It’s been a good few weeks for the Japanese stock market. The Nikkei 225, a major index for the Japanese equity market, beat a 37-year-old record set in 1989 just a little under two weeks ago. The rally picked up steam again on Monday, as the Nikkei 225 crossed 40,000 points for the first time in morning trading.

The increase was driven by tech shares, which have driven much of the Nikkei’s increase. Tokyo Electron, which makes semiconductors and chipmaking equipment, is up by over 140% over the past year. The Nikkei 225 was Asia’s best performing market in 2023, recording a gain of more than 25%.

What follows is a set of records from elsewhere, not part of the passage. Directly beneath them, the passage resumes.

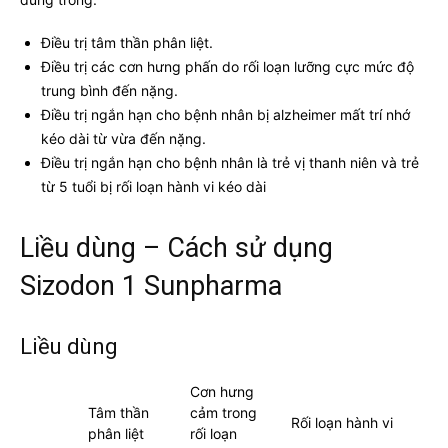
Điều trị tâm thần phân liệt.
Điều trị các cơn hưng phấn do rối loạn lưỡng cực mức độ
trung bình đến nặng.
Điều trị ngắn hạn cho bệnh nhân bị alzheimer mất trí nhớ
kéo dài từ vừa đến nặng.
Điều trị ngắn hạn cho bệnh nhân là trẻ vị thanh niên và trẻ
từ 5 tuổi bị rối loạn hành vi kéo dài
Liều dùng – Cách sử dụng
Sizodon 1 Sunpharma
Liều dùng
Cơn hưng
Tâm thần
cảm trong
Rối loạn hành vi
phân liệt
rối loạn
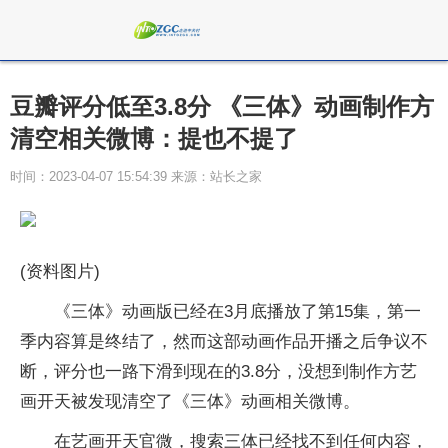
豆瓣评分低至3.8分 《三体》动画制作方
清空相关微博：提也不提了
时间：2023-04-07 15:54:39 来源：站长之家
(资料图片)
《三体》动画版已经在3月底播放了第15集，第一
季内容算是终结了，然而这部动画作品开播之后争议不
断，评分也一路下滑到现在的3.8分，没想到制作方艺
画开天被发现清空了《三体》动画相关微博。
在艺画开天官微，搜索三体已经找不到任何内容，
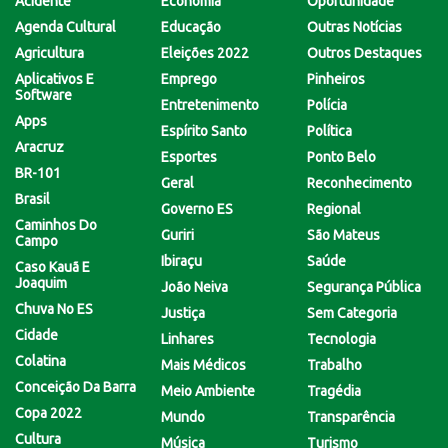
Acidente
Econômia
Oportunidade
Agenda Cultural
Educação
Outras Notícias
Agricultura
Eleições 2022
Outros Destaques
Aplicativos E
Emprego
Pinheiros
Software
Entretenimento
Polícia
Apps
Espírito Santo
Política
Aracruz
Esportes
Ponto Belo
BR-101
Geral
Reconhecimento
Brasil
Governo ES
Regional
Caminhos Do
Guriri
São Mateus
Campo
Ibiraçu
Saúde
Caso Kauã E
Joaquim
João Neiva
Segurança Pública
Chuva No ES
Justiça
Sem Categoria
Cidade
Linhares
Tecnologia
Colatina
Mais Médicos
Trabalho
Conceição Da Barra
Meio Ambiente
Tragédia
Copa 2022
Mundo
Transparência
Cultura
Música
Turismo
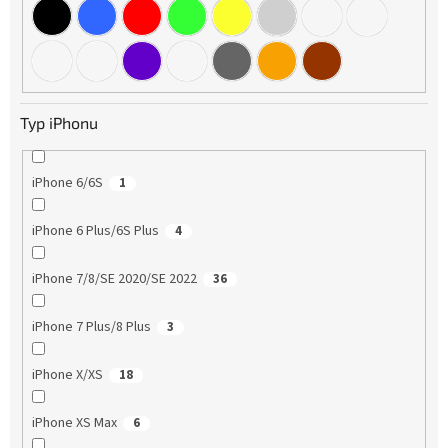
Typ iPhonu
iPhone 6/6S
1
iPhone 6 Plus/6S Plus
4
iPhone 7/8/SE 2020/SE 2022
36
iPhone 7 Plus/8 Plus
3
iPhone X/XS
18
iPhone XS Max
6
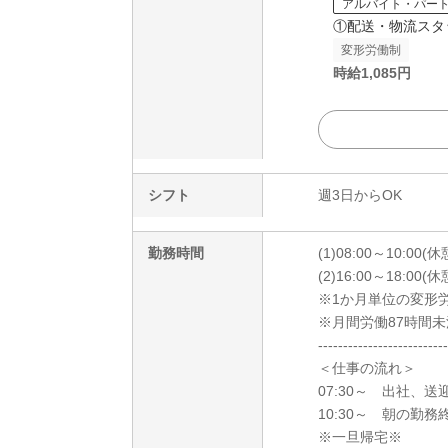
アルバイト・パー
①配送・物流スタ
変形労働制
時給
1,085
円
シフト
週3日からOK
勤務時間
(1)08:00～10:00(
(2)16:00～18:00(
※1か月単位の変形
※月間労働87時間未
--------------------------
＜仕事の流れ＞
07:30～ 出社、送
10:30～ 朝の勤務
※一旦帰宅※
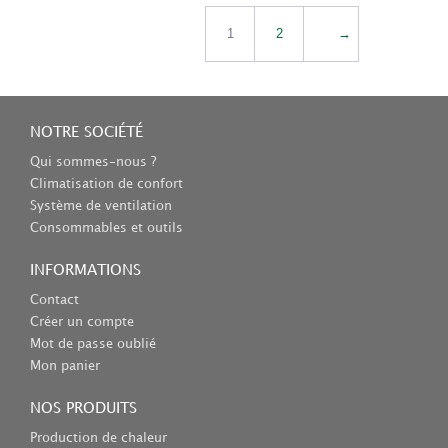
1
2
→
NOTRE SOCIÉTÉ
Qui sommes-nous ?
Climatisation de confort
Système de ventilation
Consommables et outils
INFORMATIONS
Contact
Créer un compte
Mot de passe oublié
Mon panier
NOS PRODUITS
Production de chaleur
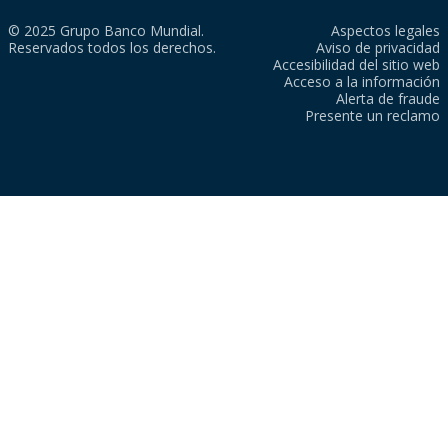
© 2025 Grupo Banco Mundial.
Aspectos legales
Reservados todos los derechos.
Aviso de privacidad
Accesibilidad del sitio web
Acceso a la información
Alerta de fraude
Presente un reclamo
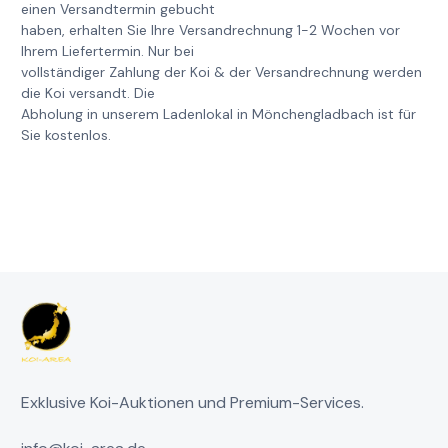
einen Versandtermin gebucht
haben, erhalten Sie Ihre Versandrechnung 1-2 Wochen vor
Ihrem Liefertermin. Nur bei
vollständiger Zahlung der Koi & der Versandrechnung werden
die Koi versandt. Die
Abholung in unserem Ladenlokal in Mönchengladbach ist für
Sie kostenlos.
Exklusive Koi-Auktionen und Premium-Services.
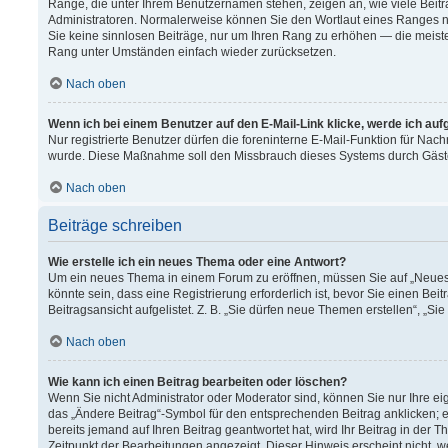
Ränge, die unter Ihrem Benutzernamen stehen, zeigen an, wie viele Beitr
Administratoren. Normalerweise können Sie den Wortlaut eines Ranges nich
Sie keine sinnlosen Beiträge, nur um Ihren Rang zu erhöhen — die meiste
Rang unter Umständen einfach wieder zurücksetzen.
Nach oben
Wenn ich bei einem Benutzer auf den E-Mail-Link klicke, werde ich au
Nur registrierte Benutzer dürfen die foreninterne E-Mail-Funktion für Nach
wurde. Diese Maßnahme soll den Missbrauch dieses Systems durch Gäst
Nach oben
Beiträge schreiben
Wie erstelle ich ein neues Thema oder eine Antwort?
Um ein neues Thema in einem Forum zu eröffnen, müssen Sie auf „Neues T
könnte sein, dass eine Registrierung erforderlich ist, bevor Sie einen B
Beitragsansicht aufgelistet. Z. B. „Sie dürfen neue Themen erstellen“, „Si
Nach oben
Wie kann ich einen Beitrag bearbeiten oder löschen?
Wenn Sie nicht Administrator oder Moderator sind, können Sie nur Ihre e
das „Ändere Beitrag“-Symbol für den entsprechenden Beitrag anklicken; ev
bereits jemand auf Ihren Beitrag geantwortet hat, wird Ihr Beitrag in der
Zeitpunkt der Bearbeitungen angezeigt. Dieser Hinweis erscheint nicht, 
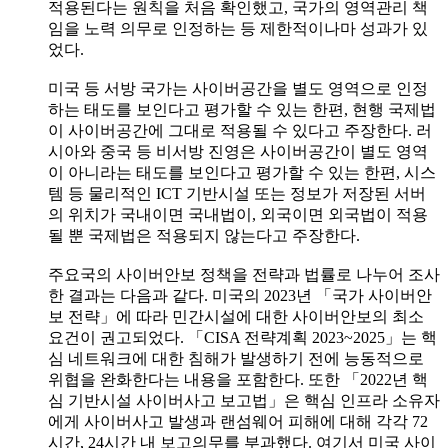
적용된다는 원칙을 처음 확인했고, 국가의 영역관리 책
임을 노력 의무로 인정하는 등 제한적이나마 성과가 있
었다.
미국 등 서방 국가는 사이버공간을 별도 영역으로 인정
하는 태도를 보인다고 평가할 수 있는 한편, 현행 국제법
이 사이버공간에 그대로 적용될 수 있다고 주장한다. 러
시아와 중국 등 비서방 진영은 사이버공간이 별도 영역
이 아니라는 태도를 보인다고 평가할 수 있는 한편, 시스
템 등 물리적인 ICT 기반시설 또는 정보가 저장된 서버
의 위치가 국내이면 국내법이, 외국이면 외국법이 적용
될 뿐 국제법은 적용되지 않는다고 주장한다.
주요국의 사이버안보 정책을 전략과 법률로 나누어 조사
한 결과는 다음과 같다. 미국의 2023년 「국가 사이버안
보 전략」에 따라 민간시설에 대한 사이버안보의 최소
요건이 권고되었다. 「CISA 전략계획 2023~2025」는 핵
심 네트워크에 대한 침해가 발생하기 전에 능동적으로
위협을 완화한다는 내용을 포함한다. 또한 「2022년 핵
심 기반시설 사이버사고 보고법」은 핵심 인프라 소유자
에게 사이버사고 발생과 랜섬웨어 피해에 대해 각각 72
시간, 24시간 내 보고의무를 부과했다. 여기서 미국 사이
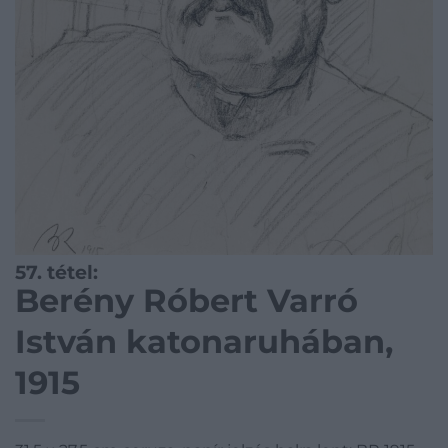
57. tétel:
Berény Róbert Varró
István katonaruhában,
1915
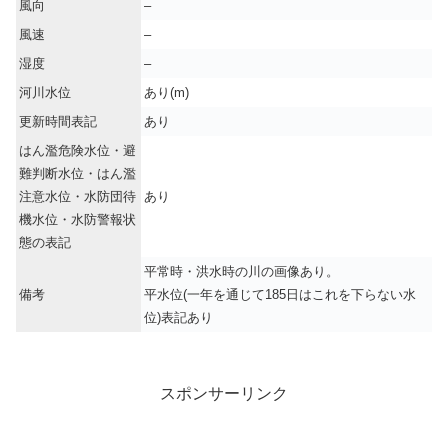
風向
–
風速
–
湿度
–
河川水位
あり(m)
更新時間表記
あり
はん濫危険水位・避
難判断水位・はん濫
注意水位・水防団待
あり
機水位・水防警報状
態の表記
平常時・洪水時の川の画像あり。
備考
平水位(一年を通じて185日はこれを下らない水
位)表記あり
スポンサーリンク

Foreign capital is piling into the Japanese market, following famed investors like Berkshire Hathaway CEO Warren Buffett, who expanded his holdings of major Japanese trading houses last year. BlackRock, the world’s biggest asset manager, and Amundi Asset Management, Europe’s largest money manager, expect earnings growth and changes in corporate keep the strength going, according to Bloomberg.

One reason for optimism could be strong performance from Japanese firms. Earnings for the last quarter of 2023 were 45% higher year-on-year, according to Goldman Sachs analysts. The weaker yen is also playing a role, making Japanese exports cheaper while also increasing the value of profits repatriated from overseas.

And then there’s a push for better corporate governance. The stock exchange is pushing the country’s sprawling conglomerates, known as keiretsu, to streamline their organizational structure. It’s also encouraging companies to disclose plans to boost their capital efficiency.

Analysts think the Nikkei’s rise isn’t over. The Nikkei breaking 40,000 “is likely to be a more bullish signal rather than fueling any concerns of Japanese stocks being overbought,” Charu Chanana, the head of FX strategy at Saxo, told Bloomberg.